Por último, impõe-se um pensamento para os que encaram o trabalho como veículo basilar na sua viagem existencial. Nem sempre o trabalho foi tão definitivo como o é no momento presente. De facto, a atual organização do trabalho no mundo desenvolvido terá emergido entre os séculos XVII e XVIII, por altura da revolução industrial. O influxo de riquezas do Mundo Novo, o desenvolvimento do comércio, dos mercados e dos sistemas bancários, o uso generalizado do papel-moeda, e o aumento generalizado do desenvolvimento tecnológico, são alguns dos fatores que permitiram às sociedades medievais transitar para uma nova organização social, política, e económica, em que o trabalho é o modo preferível de responder às necessidades atrás enunciadas.

Assumindo que as pessoas nas sociedades medievais também buscavam um propósito para a vida, mas que o fariam sem uma profissão no sentido que hoje lhe é dado, então deverá aceitar-se que num futuro mundo laboral automatizado e robotizado, o ser humano seja capaz de encontrar alternativas para responder à questão do propósito.
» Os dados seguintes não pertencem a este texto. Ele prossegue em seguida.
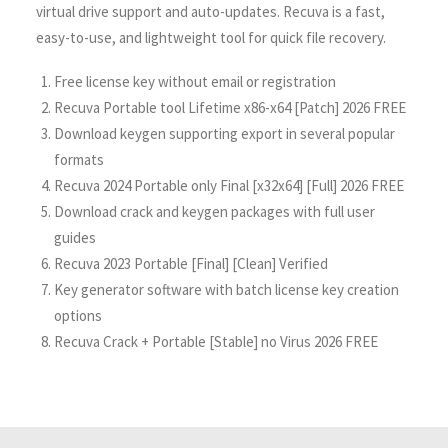
virtual drive support and auto-updates. Recuva is a fast,
easy-to-use, and lightweight tool for quick file recovery.
Free license key without email or registration
Recuva Portable tool Lifetime x86-x64 [Patch] 2026 FREE
Download keygen supporting export in several popular
formats
Recuva 2024 Portable only Final [x32x64] [Full] 2026 FREE
Download crack and keygen packages with full user
guides
Recuva 2023 Portable [Final] [Clean] Verified
Key generator software with batch license key creation
options
Recuva Crack + Portable [Stable] no Virus 2026 FREE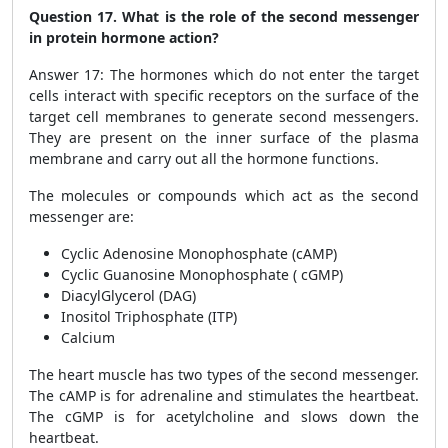
Question 17. What is the role of the second messenger
in protein hormone action?
Answer 17: The hormones which do not enter the target
cells interact with specific receptors on the surface of the
target cell membranes to generate second messengers.
They are present on the inner surface of the plasma
membrane and carry out all the hormone functions.
The molecules or compounds which act as the second
messenger are:
Cyclic Adenosine Monophosphate (cAMP)
Cyclic Guanosine Monophosphate ( cGMP)
DiacylGlycerol (DAG)
Inositol Triphosphate (ITP)
Calcium
The heart muscle has two types of the second messenger.
The cAMP is for adrenaline and stimulates the heartbeat.
The cGMP is for acetylcholine and slows down the
heartbeat.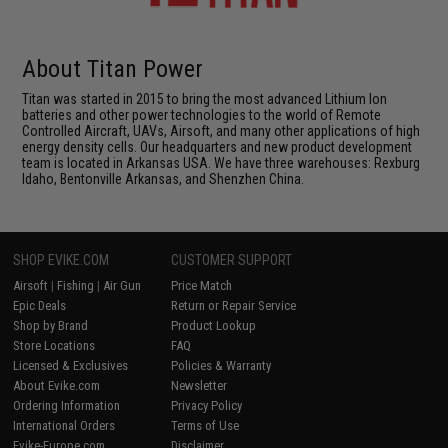
About Titan Power
Titan was started in 2015 to bring the most advanced Lithium Ion
batteries and other power technologies to the world of Remote
Controlled Aircraft, UAVs, Airsoft, and many other applications of high
energy density cells. Our headquarters and new product development
team is located in Arkansas USA. We have three warehouses: Rexburg
Idaho, Bentonville Arkansas, and Shenzhen China.
SHOP EVIKE.COM
CUSTOMER SUPPORT
Airsoft
|
Fishing
|
Air Gun
Price Match
Epic Deals
Return or Repair Service
Shop by Brand
Product Lookup
Store Locations
FAQ
Licensed & Exclusives
Policies & Warranty
About Evike.com
Newsletter
Ordering Information
Privacy Policy
International Orders
Terms of Use
Evike-Europe.com
Disclaimer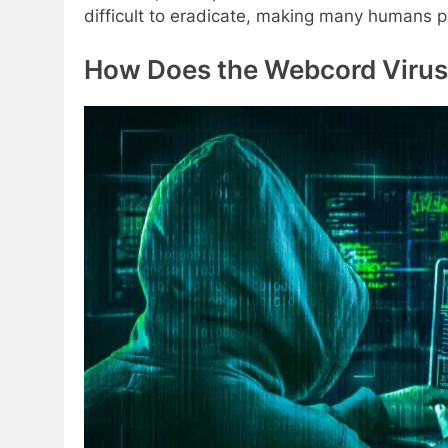
difficult to eradicate, making many humans p
How Does the Webcord Virus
Assim, para além da preocupação sobre o quando e o como o trabalho humano será substituído pelo trabalho robotizado, a reflexão deveria incidir também sobre as múltiplas possibilidades de realização do sentido da vida que se abrem ao Homem, num mundo em que os modos de produção de bens e serviços estão assegurados por servos mecânicos. Certamente que ainda serão necessários empregados humanos em muitas atividades, mas o potencial oferecido pelo trabalho robotizado poderá contribuir para redefinir a relevância do trabalho na sociedade e, na sequência, eliminar a divisão entre os que são-porque-trabalham, e os que não-são-porque-não-trabalham. Talvez os robots permitam finalmente viver um mundo sem divisões, como cantou John Lennon.